Collected data
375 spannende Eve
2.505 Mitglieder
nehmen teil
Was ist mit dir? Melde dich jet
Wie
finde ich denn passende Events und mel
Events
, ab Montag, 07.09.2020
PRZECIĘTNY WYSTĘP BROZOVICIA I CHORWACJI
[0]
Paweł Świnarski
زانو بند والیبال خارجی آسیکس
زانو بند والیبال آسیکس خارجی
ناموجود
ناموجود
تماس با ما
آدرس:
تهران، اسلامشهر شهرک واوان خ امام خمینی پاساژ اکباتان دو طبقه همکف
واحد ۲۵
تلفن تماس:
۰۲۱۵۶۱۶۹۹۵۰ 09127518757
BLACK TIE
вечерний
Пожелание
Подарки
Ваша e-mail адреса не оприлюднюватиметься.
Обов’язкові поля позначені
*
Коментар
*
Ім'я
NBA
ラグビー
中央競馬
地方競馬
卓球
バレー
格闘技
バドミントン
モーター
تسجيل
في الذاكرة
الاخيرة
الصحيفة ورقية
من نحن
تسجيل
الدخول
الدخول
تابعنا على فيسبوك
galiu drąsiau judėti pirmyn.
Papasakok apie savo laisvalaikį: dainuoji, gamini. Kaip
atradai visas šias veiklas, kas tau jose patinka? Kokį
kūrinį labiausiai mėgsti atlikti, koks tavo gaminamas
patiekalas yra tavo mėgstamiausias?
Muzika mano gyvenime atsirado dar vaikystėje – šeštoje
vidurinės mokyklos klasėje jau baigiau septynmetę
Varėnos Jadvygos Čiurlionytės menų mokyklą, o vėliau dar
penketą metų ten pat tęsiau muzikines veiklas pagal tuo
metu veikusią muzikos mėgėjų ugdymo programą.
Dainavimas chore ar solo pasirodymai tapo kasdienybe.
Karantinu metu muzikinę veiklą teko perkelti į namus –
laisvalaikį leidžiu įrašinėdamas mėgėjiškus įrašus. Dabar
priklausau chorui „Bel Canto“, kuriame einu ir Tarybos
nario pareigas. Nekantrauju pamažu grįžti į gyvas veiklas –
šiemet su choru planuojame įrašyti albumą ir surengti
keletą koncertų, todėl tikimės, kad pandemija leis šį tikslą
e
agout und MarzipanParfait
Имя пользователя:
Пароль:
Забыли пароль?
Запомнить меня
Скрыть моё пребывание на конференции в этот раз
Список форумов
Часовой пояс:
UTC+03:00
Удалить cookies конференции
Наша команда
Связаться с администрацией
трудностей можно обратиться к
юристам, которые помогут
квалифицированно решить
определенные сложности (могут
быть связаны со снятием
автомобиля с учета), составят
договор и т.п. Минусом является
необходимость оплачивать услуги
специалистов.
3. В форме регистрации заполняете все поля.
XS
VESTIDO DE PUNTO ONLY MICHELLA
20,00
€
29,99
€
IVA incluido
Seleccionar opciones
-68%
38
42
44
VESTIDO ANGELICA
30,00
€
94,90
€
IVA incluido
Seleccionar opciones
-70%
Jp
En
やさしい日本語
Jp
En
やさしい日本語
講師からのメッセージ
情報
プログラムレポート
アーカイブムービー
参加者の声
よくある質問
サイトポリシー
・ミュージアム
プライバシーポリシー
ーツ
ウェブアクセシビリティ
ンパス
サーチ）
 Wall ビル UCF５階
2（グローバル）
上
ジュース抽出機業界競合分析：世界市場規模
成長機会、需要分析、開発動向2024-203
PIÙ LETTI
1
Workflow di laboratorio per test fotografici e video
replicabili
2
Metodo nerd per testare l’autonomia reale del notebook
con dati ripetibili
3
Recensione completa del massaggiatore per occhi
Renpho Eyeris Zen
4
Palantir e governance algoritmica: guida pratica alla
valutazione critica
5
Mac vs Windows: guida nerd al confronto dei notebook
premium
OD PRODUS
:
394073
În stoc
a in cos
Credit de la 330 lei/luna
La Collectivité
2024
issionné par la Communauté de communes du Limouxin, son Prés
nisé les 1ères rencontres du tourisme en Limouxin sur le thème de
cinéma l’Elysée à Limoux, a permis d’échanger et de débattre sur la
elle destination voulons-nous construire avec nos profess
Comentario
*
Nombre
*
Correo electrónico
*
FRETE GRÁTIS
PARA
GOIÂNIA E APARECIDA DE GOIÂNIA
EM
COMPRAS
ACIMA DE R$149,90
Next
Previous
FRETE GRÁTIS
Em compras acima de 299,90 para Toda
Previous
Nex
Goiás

Problem description
Reproduce every line of the records above, changing nothing.

Solution for this problem
375 spannende Eve
2.505 Mitglieder
nehmen teil
Was ist mit dir? Melde dich jet
Wie
finde ich denn passende Events und mel
Events
, ab Montag, 07.09.2020
PRZECIĘTNY WYSTĘP BROZOVICIA I CHORWACJI
[0]
Paweł Świnarski
زانو بند والیبال خارجی آسیکس
زانو بند والیبال آسیکس خارجی
ناموجود
ناموجود
تماس با ما
آدرس:
تهران، اسلامشهر شهرک واوان خ امام خمینی پاساژ اکباتان دو طبقه همکف
واحد ۲۵
تلفن تماس:
۰۲۱۵۶۱۶۹۹۵۰ 09127518757
BLACK TIE
вечерний
Пожелание
Подарки
Ваша e-mail адреса не оприлюднюватиметься.
Обов’язкові поля позначені
*
Коментар
*
Ім'я
NBA
ラグビー
中央競馬
地方競馬
卓球
バレー
格闘技
バドミントン
モーター
تسجيل
في الذاكرة
الاخيرة
الصحيفة ورقية
من نحن
تسجيل
الدخول
الدخول
تابعنا على فيسبوك
galiu drąsiau judėti pirmyn.
Papasakok apie savo laisvalaikį: dainuoji, gamini. Kaip
atradai visas šias veiklas, kas tau jose patinka? Kokį
kūrinį labiausiai mėgsti atlikti, koks tavo gaminamas
patiekalas yra tavo mėgstamiausias?
Muzika mano gyvenime atsirado dar vaikystėje – šeštoje
vidurinės mokyklos klasėje jau baigiau septynmetę
Varėnos Jadvygos Čiurlionytės menų mokyklą, o vėliau dar
penketą metų ten pat tęsiau muzikines veiklas pagal tuo
metu veikusią muzikos mėgėjų ugdymo programą.
Dainavimas chore ar solo pasirodymai tapo kasdienybe.
Karantinu metu muzikinę veiklą teko perkelti į namus –
laisvalaikį leidžiu įrašinėdamas mėgėjiškus įrašus. Dabar
priklausau chorui „Bel Canto“, kuriame einu ir Tarybos
nario pareigas. Nekantrauju pamažu grįžti į gyvas veiklas –
šiemet su choru planuojame įrašyti albumą ir surengti
keletą koncertų, todėl tikimės, kad pandemija leis šį tikslą
e
agout und MarzipanParfait
Имя пользователя:
Пароль:
Забыли пароль?
Запомнить меня
Скрыть моё пребывание на конференции в этот раз
Список форумов
Часовой пояс:
UTC+03:00
Удалить cookies конференции
Наша команда
Связаться с администрацией
трудностей можно обратиться к
юристам, которые помогут
квалифицированно решить
определенные сложности (могут
быть связаны со снятием
автомобиля с учета), составят
договор и т.п. Минусом является
необходимость оплачивать услуги
специалистов.
3. В форме регистрации заполняете все поля.
XS
VESTIDO DE PUNTO ONLY MICHELLA
20,00
€
29,99
€
IVA incluido
Seleccionar opciones
-68%
38
42
44
VESTIDO ANGELICA
30,00
€
94,90
€
IVA incluido
Seleccionar opciones
-70%
Jp
En
やさしい日本語
Jp
En
やさしい日本語
講師からのメッセージ
情報
プログラムレポート
アーカイブムービー
参加者の声
よくある質問
サイトポリシー
・ミュージアム
プライバシーポリシー
ーツ
ウェブアクセシビリティ
ンパス
サーチ）
 Wall ビル UCF５階
2（グローバル）
上
ジュース抽出機業界競合分析：世界市場規模
成長機会、需要分析、開発動向2024-203
PIÙ LETTI
1
Workflow di laboratorio per test fotografici e video
replicabili
2
Metodo nerd per testare l’autonomia reale del notebook
con dati ripetibili
3
Recensione completa del massaggiatore per occhi
Renpho Eyeris Zen
4
Palantir e governance algoritmica: guida pratica alla
valutazione critica
5
Mac vs Windows: guida nerd al confronto dei notebook
premium
OD PRODUS
:
394073
În stoc
a in cos
Credit de la 330 lei/luna
La Collectivité
2024
issionné par la Communauté de communes du Limouxin, son Prés
nisé les 1ères rencontres du tourisme en Limouxin sur le thème de
cinéma l’Elysée à Limoux, a permis d’échanger et de débattre sur la
elle destination voulons-nous construire avec nos profess
Comentario
*
Nombre
*
Correo electrónico
*
FRETE GRÁTIS
PARA
GOIÂNIA E APARECIDA DE GOIÂNIA
EM
COMPRAS
ACIMA DE R$149,90
Next
Previous
FRETE GRÁTIS
Em compras acima de 299,90 para Toda
Previous
Nex
Goiás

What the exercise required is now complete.